Franck Abel Kouamé, le président des jeunes Didakouadiokro, joint également, suite aux incidents dans le village, quatre jeunes ont été interpellés le 25 octobre 2025 en fin de journée par la police (trois de Didakouadiokro et un de Didayaokro). Un blessé « grave » a été évacué à Toumodi, puis à Bouaké pour des soins. Lorsque les « lacrymogènes ont été lancés, ça l’a tapé sur la tête », a-t-il rapporté.

Selon Edouardo Kouadio, un membre de la famille, il s’agit de Romaric N’Goran, 17 ans. « On était ici. Les forces de l’ordre ont lancé des lacrymogènes. Il était à la maison et ça l’a tapé au niveau de la tête. Il a été évacué d’abord au centre de santé de Didablé. Vers minuit-1h du matin, ça n’allait pas, donc on l’a envoyé à Toumodi. C’est de Toumodi qu’on l’a envoyé à Bouaké. Ça va un peu chez lui », a-t-il témoigné.

Concernant les événements à Nahio, contacté les 27 et 28 octobre 2025, un fonctionnaire et un habitant sur place, Zirihi Onané, ont confirmé la mort de trois personnes. Il s’agit de Digbeu Gouaméné Faras (ancien ambulancier de Nahio), Douamé Zely Guimos (un chef de quartier) et Micheline Ballié. Un bilan également rapporté par le site d’information ivoirien Linfodrome. Ces témoignages font état de 21 blessés et 25 maisons incendiées. Les autorités administratives se sont rendues à Nahio au lendemain des événements pour appeler à l’apaisement. Zirihi Onané, dont la maison a été aussi « calcinée », explique que ces affrontements violents ont eu lieu le jour du scrutin, lorsqu’un groupe de jeunes a tenté d’empêcher le déroulement des votes.

Dans la soirée du 28 octobre 2025, un communiqué du procureur de la République d’Issia a confirmé nos recherches, précisant qu’à Nahio, « les affrontements ont fait trois (03) morts, causé des blessures à dix-neuf (19) personnes et entrainé la destruction de nombreux biens ». Une enquête a été ouverte à pour « situer les responsabilités ».

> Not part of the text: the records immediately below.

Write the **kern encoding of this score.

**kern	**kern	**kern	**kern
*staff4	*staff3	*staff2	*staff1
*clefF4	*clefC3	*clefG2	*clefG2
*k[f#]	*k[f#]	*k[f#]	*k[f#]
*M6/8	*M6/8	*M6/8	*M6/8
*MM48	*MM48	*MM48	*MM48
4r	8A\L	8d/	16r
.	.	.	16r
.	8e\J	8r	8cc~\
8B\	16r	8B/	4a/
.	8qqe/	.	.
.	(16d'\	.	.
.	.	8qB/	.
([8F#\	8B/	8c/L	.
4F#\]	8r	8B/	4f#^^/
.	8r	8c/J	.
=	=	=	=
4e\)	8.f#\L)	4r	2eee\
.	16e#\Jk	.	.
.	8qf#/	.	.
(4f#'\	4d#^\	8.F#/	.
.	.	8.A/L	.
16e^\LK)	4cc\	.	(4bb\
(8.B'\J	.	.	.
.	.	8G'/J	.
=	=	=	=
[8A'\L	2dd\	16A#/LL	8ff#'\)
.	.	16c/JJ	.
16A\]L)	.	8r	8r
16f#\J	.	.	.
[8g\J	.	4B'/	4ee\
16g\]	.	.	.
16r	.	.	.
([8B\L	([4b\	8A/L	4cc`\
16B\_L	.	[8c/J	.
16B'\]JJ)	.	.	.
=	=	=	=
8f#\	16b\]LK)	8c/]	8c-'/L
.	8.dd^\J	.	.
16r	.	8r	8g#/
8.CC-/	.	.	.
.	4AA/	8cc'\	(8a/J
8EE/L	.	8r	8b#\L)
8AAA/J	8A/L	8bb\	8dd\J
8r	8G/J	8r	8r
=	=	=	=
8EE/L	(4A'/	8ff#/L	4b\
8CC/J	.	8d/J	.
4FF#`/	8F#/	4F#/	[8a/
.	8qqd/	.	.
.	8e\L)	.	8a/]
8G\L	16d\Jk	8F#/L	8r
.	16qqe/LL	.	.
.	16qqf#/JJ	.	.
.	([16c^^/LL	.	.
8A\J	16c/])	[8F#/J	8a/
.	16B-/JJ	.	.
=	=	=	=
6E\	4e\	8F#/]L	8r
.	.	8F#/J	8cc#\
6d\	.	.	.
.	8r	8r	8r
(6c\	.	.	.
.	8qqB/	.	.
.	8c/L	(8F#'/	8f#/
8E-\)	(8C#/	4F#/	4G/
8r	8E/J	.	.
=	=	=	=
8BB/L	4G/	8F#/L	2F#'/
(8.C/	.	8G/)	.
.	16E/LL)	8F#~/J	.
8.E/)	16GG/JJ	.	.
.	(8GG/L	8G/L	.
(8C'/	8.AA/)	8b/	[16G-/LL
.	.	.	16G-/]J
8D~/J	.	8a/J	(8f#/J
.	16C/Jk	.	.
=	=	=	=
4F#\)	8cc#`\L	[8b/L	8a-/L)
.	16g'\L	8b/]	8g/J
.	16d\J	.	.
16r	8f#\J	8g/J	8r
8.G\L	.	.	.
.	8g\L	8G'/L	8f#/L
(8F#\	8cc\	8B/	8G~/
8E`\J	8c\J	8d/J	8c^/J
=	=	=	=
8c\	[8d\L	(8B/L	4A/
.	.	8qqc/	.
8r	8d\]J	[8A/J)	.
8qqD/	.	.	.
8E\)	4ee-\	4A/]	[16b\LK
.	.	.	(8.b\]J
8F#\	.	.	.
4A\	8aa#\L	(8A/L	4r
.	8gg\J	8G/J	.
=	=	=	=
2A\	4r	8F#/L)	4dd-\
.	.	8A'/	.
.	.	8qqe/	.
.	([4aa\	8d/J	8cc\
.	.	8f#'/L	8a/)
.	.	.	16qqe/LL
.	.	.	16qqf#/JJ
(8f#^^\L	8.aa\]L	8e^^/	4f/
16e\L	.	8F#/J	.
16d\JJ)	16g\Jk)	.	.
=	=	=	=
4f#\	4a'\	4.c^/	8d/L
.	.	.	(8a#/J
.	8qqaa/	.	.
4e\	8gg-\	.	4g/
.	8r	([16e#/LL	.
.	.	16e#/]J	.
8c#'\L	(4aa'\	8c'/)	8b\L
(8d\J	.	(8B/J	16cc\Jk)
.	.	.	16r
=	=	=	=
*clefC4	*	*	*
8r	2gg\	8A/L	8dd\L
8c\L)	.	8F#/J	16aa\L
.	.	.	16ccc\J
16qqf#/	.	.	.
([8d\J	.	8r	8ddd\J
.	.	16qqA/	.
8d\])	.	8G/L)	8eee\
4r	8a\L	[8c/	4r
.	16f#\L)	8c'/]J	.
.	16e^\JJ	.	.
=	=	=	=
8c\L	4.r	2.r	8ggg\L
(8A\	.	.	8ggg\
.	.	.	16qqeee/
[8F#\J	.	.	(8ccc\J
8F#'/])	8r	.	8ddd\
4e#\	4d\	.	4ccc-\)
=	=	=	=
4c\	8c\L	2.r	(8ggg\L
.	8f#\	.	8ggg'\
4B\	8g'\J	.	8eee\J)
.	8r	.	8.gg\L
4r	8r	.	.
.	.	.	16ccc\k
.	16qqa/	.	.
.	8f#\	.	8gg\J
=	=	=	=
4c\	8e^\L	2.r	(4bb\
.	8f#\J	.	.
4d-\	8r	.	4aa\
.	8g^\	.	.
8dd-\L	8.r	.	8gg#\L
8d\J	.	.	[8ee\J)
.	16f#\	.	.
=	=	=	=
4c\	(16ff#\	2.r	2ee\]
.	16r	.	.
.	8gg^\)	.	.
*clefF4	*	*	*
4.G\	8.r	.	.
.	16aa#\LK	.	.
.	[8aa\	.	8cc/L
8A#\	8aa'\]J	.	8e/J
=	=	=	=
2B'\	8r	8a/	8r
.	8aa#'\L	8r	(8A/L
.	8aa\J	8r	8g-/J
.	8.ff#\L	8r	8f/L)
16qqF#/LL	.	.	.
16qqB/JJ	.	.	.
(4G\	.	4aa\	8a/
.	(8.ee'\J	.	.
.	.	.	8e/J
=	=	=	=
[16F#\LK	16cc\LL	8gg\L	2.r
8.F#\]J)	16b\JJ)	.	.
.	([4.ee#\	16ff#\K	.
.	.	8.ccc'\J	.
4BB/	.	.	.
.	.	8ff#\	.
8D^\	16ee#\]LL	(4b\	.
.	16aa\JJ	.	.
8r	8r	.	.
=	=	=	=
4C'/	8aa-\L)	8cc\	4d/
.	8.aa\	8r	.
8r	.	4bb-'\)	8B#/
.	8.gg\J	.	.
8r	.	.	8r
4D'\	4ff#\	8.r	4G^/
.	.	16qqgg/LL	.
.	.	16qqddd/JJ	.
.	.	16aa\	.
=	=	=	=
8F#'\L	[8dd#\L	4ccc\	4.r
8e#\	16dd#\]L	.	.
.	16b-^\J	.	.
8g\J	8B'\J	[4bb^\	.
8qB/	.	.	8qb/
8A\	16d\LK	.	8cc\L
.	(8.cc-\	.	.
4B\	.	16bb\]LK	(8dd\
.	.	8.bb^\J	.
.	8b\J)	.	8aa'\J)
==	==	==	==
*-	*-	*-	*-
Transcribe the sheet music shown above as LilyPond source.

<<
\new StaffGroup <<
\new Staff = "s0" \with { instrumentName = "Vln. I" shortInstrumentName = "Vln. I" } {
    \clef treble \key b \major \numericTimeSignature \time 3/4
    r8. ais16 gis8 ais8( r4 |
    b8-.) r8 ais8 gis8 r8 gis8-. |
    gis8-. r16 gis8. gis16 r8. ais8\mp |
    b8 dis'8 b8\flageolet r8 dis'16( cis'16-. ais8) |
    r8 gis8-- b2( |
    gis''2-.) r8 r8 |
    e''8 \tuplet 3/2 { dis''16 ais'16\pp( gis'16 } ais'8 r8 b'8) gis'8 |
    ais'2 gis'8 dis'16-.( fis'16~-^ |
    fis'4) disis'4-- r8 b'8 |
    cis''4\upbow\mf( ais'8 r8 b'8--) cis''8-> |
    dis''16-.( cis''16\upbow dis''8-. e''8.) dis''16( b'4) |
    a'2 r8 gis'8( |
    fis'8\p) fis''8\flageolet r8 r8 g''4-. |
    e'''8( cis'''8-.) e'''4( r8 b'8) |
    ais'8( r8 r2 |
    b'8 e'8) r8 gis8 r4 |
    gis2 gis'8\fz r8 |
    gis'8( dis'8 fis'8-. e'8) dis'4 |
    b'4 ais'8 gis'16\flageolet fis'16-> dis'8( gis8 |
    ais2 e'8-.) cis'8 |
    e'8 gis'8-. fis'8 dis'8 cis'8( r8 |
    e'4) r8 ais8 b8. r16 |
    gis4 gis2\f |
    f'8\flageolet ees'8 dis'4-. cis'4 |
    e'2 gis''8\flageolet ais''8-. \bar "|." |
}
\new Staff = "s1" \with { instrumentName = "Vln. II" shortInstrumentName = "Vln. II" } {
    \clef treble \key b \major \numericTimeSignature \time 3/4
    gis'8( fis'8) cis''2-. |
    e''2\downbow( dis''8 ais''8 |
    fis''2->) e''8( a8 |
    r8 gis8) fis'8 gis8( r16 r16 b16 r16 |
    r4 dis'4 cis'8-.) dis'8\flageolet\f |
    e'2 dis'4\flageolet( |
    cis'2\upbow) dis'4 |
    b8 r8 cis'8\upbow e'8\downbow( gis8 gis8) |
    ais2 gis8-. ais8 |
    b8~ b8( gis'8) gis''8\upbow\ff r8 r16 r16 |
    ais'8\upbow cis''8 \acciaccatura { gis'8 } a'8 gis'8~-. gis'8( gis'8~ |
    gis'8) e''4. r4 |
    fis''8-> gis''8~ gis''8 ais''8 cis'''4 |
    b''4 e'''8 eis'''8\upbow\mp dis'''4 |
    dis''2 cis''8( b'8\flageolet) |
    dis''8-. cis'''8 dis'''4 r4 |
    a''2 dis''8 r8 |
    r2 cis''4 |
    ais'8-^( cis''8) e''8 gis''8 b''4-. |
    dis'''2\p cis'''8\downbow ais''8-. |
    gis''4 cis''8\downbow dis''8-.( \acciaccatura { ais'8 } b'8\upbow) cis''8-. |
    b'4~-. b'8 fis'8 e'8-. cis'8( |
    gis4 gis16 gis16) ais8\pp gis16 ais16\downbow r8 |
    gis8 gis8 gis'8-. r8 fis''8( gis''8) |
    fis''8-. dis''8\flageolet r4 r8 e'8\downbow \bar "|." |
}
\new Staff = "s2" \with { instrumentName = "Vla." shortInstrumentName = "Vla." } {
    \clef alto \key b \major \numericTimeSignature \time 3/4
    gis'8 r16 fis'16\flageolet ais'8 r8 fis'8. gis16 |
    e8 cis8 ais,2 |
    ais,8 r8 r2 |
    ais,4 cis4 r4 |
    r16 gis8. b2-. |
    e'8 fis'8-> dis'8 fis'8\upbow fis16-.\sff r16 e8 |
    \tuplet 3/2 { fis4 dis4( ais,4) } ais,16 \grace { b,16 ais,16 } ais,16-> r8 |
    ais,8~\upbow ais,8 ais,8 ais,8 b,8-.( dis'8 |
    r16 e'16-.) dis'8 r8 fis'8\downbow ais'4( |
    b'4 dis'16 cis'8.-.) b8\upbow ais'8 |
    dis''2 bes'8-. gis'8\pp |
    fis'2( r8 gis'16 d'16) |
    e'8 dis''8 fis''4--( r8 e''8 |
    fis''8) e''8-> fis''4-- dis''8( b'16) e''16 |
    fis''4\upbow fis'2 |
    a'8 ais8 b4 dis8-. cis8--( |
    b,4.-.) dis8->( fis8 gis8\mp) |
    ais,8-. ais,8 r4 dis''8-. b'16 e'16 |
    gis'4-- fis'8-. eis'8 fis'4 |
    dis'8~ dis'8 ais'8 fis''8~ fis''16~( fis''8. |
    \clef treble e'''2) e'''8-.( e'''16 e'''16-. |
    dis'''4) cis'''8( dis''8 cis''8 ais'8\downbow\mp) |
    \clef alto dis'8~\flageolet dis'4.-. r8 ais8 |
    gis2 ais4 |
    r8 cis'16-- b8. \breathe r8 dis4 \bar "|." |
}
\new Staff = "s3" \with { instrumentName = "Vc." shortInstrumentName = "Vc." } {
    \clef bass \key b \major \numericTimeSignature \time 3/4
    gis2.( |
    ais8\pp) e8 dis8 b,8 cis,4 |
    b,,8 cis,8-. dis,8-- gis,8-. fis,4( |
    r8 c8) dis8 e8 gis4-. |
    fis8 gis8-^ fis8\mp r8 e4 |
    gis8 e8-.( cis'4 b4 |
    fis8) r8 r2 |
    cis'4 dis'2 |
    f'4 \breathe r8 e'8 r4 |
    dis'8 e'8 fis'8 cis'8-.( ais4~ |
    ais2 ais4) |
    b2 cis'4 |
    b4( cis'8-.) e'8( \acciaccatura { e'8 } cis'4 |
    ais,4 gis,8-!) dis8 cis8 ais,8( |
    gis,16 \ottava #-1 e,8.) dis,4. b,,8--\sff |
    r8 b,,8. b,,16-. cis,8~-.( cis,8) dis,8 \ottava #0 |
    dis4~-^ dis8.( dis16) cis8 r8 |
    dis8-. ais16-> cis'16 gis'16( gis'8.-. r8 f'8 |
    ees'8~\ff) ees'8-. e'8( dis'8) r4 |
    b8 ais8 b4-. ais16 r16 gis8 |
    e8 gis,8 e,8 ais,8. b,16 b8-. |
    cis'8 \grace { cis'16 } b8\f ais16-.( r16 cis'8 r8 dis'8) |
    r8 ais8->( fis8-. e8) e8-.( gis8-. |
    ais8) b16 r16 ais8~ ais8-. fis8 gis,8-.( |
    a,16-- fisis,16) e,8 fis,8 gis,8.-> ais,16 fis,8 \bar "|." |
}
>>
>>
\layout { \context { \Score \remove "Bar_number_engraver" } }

En somme, contrairement aux déclarations du président de la Commission électorale indépendante indiquant, le 25 octobre 2025,  qu’en dehors de l’officier de gendarmerie décédé le 20 octobre 2025 à Agboville, « on n’a pas dénombré de mort sur toute l’étendue du territoire » lors du processus électoral, les données collectées et recoupées par la Coalition Anti Dohi indiquent qu’une dizaine de personnes ont perdu la vie au cours de la période indiquée.

Cet article a été réalisé par le média ivoirien Eburnie Today, membre de la Coalition Anti Dohi – une initiative qui œuvre pour l’intégrité de l’information dans le cadre de la présidentielle ivoirienne d’octobre 2025. La Coalition Anti Dohi est soutenue par le projet Renforcer la fiabilité de l’information en Afrique de l’Ouest dans le strict respect de l’indépendance journalistique et éditoriale qui régit la Coalition.